Morir de glamour Boris Izaguirre Capítulo I

Transcripción

Morir de glamour Boris Izaguirre Capítulo I
Morir de glamour
Boris Izaguirre
Capítulo I, (fragmento 2º)
Nadie sabe lo que es el glamour. En una cita de libro 'De cómo los irlandeses salvaron la
civilización', de Thomas Cahill, se dice: “La palabra gramática, el primer paso en el curso
de los estudios clásicos que moldearon a todos los hombres instruidos desde Platón a
Agustín, pasará a pronunciarla una tribu bárbara como glamorur”. Una tribu bárbara es
la inventora de la palabra, a la vez degenerada del gramar latino. Prosigue el libro de
Cahill: “El que tiene gramática (el que sabe leer) posee una magia inexplicable”. De aquí
deduzco que el glamour es algo tan flexible y caprichoso como la propia lengua. Va
cambiando con los tiempos o, mejor dicho, con las necesidades que impone la
supervivencia; algo que supera el mero hecho de existir.
Personalmente siento que la palabra, en algunos momentos, se ha convertido en un
comodín que legitima a las clases altas para continuar su perenne burla de las
inferiores. Cuando se acusa a alguien de carecer de glamour, generalmente se le señala
como pobre o tonto. Nunca he sido partidario del insulto y en este caso, además, me
irrita el excesivo uso que se está haciendo del término en cuestión. Al mismo tiempo, me
permito afirmar que nos hallamos ante un vocablo que se crece en ideologías
conservadoras o bajo líderes derechistas, mucho más que en sus contrarios. En un
gobierno conservador, por ejemplo, el glamour es algo sine que non, mientras que en
uno de izquierdas se transforma en un concepto de transgresión. Maldita, pues, esta
palabra que tantas caras, mentiras y verdades se empeña en esconder y mostrar con
tan sólo un batir de pestañas.
Hay algunos que prefieren reivindicar al glamour como ese algo perdido que sólo sus
madres supieron manifestar y llevarse consigo una vez muertas. La madre de Proust o
la madre de Visconti, sin ir más lejos, fueron pruebas vivientes de este sortilegio.
Señoras permanentemente recreadas en el espectro de lo maravilloso y de lo sublime.

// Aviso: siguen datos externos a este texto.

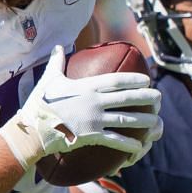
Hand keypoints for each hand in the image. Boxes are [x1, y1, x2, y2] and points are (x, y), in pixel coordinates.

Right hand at [0, 45, 159, 166]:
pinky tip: (139, 146)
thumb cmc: (39, 103)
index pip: (117, 80)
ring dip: (143, 120)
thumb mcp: (49, 79)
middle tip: (159, 98)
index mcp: (87, 86)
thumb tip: (58, 46)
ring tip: (156, 121)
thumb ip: (57, 62)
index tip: (147, 79)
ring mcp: (94, 120)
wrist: (32, 129)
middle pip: (127, 99)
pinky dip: (128, 143)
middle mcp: (94, 102)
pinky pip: (114, 140)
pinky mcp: (91, 136)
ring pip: (125, 120)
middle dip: (146, 98)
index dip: (134, 79)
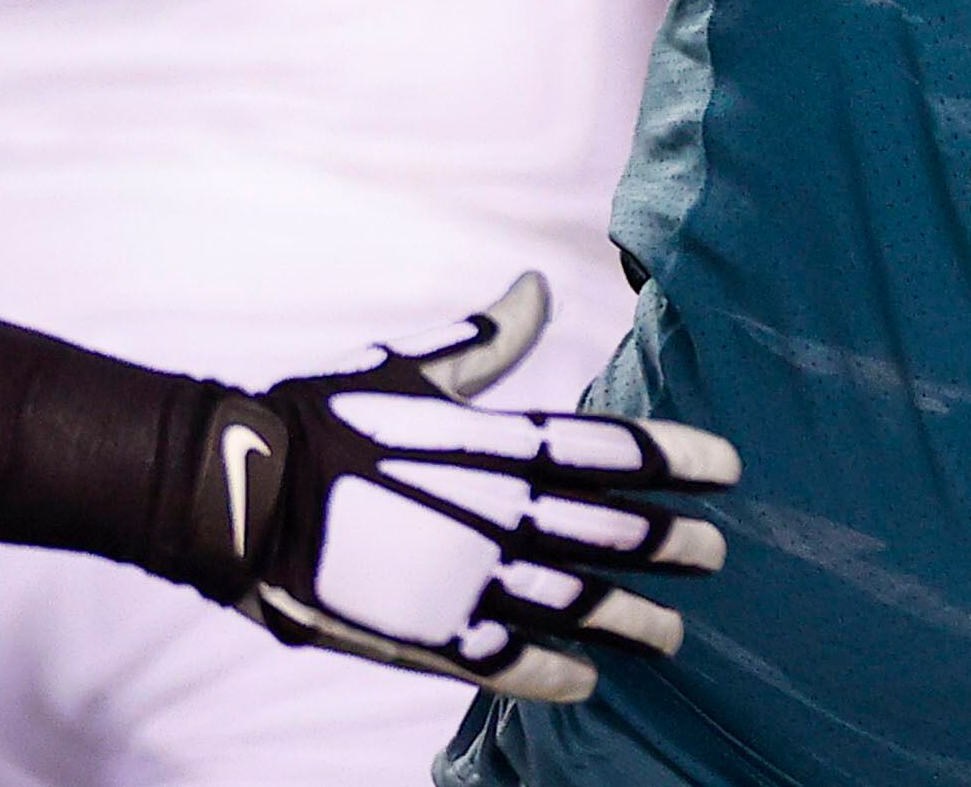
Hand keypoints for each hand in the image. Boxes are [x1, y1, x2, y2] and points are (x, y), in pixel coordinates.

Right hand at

El artificio solemne. Maravilloso, sublime y solemne serán, por cierto, palabras que se
repetirán una y otra vez en estas páginas como vínculos, sinónimos y paradigmas del
glamour. Pero volvamos a las madres. La de Truman Capote, por ejemplo, alcohólica y
en permanente búsqueda del ascenso social, renegando de su propio hijo para
conseguirlo. O la también arribista y nerviosa madre de Jacqueline Bouvier, luego
Kennedy y Onassis, que soportó estoica el alcoholismo del señor Bouvier y prefirió no
ver las inclinaciones pornográficas de su segundo marido: el que le proporcionara la
validez social que tanto le interesaba. Estas madres desempeñaron un papel importante
en la consecución de esta pátina, de esa esencia sin olor, de ese halo invisible, extraño,
casi tangible que convirtió a sus vástagos en grandes paladines de la historia del
glamour.
Pero antes de Jackie, Truman y compañía, hay que detenerse en Wallis Warfield
Simpson (1896-1986), la eterna Duquesa de Windsor aunque sin rango de tratamiento
real; es decir, se le podía dar la mano, pero era absolutamente cateto que se le hiciera
reverencia: su cuñada, la Reina Madre, aún viva y centenaria, consiguió que el
encumbramiento al título de Royal Higness (alteza real, para entendernos) le fuera
vedado per sécula seculórum.
Wallis nació pobre, pero entre familiares ricos (con medios, como diríamos ahora) que
se jactaban de enviarle cada verano a la necesitada parienta de Baltimore las prendas
que otros miembros de la familia habían dejado de vestir. ¡Pobre Wallis, toda una
infancia con los trajes de sus primas, remendados par ajustarse a sus imposibles
medidas de mujer alta, huesuda y no del todo bella! El glamour vino a ayudarla y la
convirtió en la mujer más importante de toda una generación: hizo temblar a la
monarquía inglesa con sus modales de americana moderna y transplantada. Cuenta
Diana Vreeland en su libro D.V. que fueron sus almuerzos los que asentaron la
popularidad de Wallis en Londres, tras su segundo matrimonio con el banquero
americano Ernesto Simpson. Los ingleses nunca habían visto comidas tan surtidas,
variadas y divertidas. Hoy parece un triunfo fácil ofrecer manjares a quienes sobrellevan
la loza de ser se los peor alimentados del mundo, pero uno de los grandes secretos del
glamour es precisamente conseguir lo imposible por medio de los más sencillo.